On my day of no destination, I decided that it was time to get out of nature for a while. I looked up things to do in Corpus Christi and found a nice art museum, so after taking my time packing up and cleaning, I headed that way.
Nature had other plans.
It was 89 degrees by the time I got there. I parked the van and stared at the temperature display and thought bad words and the temperature display ticked over to 90.
90! In February! When the weather apps had promised temperatures in the 70s!
Obviously, Serenity has a generator that allows me to run the air-conditioning without being plugged into electricity, so I can keep the van cool(ish) when it’s hot. And I have a temperature monitor that uses wi-fi to send me a text message to let me know if the interior temp goes past 80. But that’s five things to rely on: the generator, the air-conditioner, the temperature monitor, the wi-fi router and my cell phone connection. If it’s hot enough that the dogs could die, I don’t rely on those things.
Which means I don’t go to art museums.
So I hung out in a parking lot for a while and thought about what to do. I’d been tentatively considering going down to Padre Island National Seashore, but I really didn’t want to go there on a February weekend. I like empty beaches, not crowded beaches. And even more, I didn’t want to go there on a really hot weekend. I would need to run the generator to keep the dogs cool, it would be loud and hot and sandy and sweaty… It just didn’t sound like fun.
So I drove around Corpus Christi for a while—some very pretty houses around the waterfront, some very run-down houses away from it—and ate some lunch and considered my options and finally I said, ugh, I hate how hot it is, I’m heading north.
North wound up being Choke Canyon State Park.
I’m in a tent site, not a camper site, so I’m basically in a parking spot, with a picnic table within hailing distance, but oh, it was so perfectly what I needed and wanted. Still hot, but spring-green everywhere, and lovely. I was the only person in the tent area when I arrived and the solitude was bliss. After dark, a bunch of other cars showed up, so it was noisier and less peaceful in the night. Lots of flashlights waving around outside which stressed Zelda out. She kept doing that low dog growl of warning and I kept telling her to go back to sleep.
But the sunrise this morning was beautiful. We had a peaceful solitary walk down a dirt path through trees. I wanted to call them woods, but honestly, the trees just feel too short to me to be woods or forest. Maybe a grove? And I definitely don’t want to call it wilderness — it’s doesn’t feel wild enough for that. Just nature, maybe. Lots of bird noises — nature really does sound like a video game, sometimes, or maybe that should be vice versa. I was seriously jolted awake when we startled some birds though — a whole flock of them shot forth from the brush right next to us, so loud that the whirr of their wings almost sounded like a motor starting up.

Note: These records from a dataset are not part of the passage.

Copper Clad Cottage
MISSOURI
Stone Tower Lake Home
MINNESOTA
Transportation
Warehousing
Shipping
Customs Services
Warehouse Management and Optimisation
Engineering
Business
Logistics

And I had my bird app out trying to identify the swooping predator birds. I was fairly sure they weren’t vultures — they weren’t flying together, the way vultures do, or circling, and they were a little on the small side, plus the coloring seemed wrong. The app offered northern harrier as an option, which seemed to fit best, but I’m honestly not sure. They were beautiful, though. And they flew really close to the treetops, which was cool. The trees are short, so that meant they were remarkably near to the ground for swooping predators.
Because there weren’t any camper sites available and I’m technically not supposed to be in the tent sites, I’m headed north again this morning. This time with a reservation. As it turns out, while I like serendipity and while I approve of flexibility, I also don’t want to waste my days feeling uncertain and driving around aimlessly. I will miss some things if I only stick to places that take reservations (Padre Island doesn’t, for example, it’s first-come, first-served), and I definitely don’t want to make plans too far out into the future. But knowing where I’m going to spend the night is less stressful for me. Yesterday I seriously considered staying in a Walmart parking lot — I even asked if it was okay, and was told that it was fine — but I hated the thought of waking up there and having our morning walk be around cars and blacktop. I’m so glad this morning that I moved on!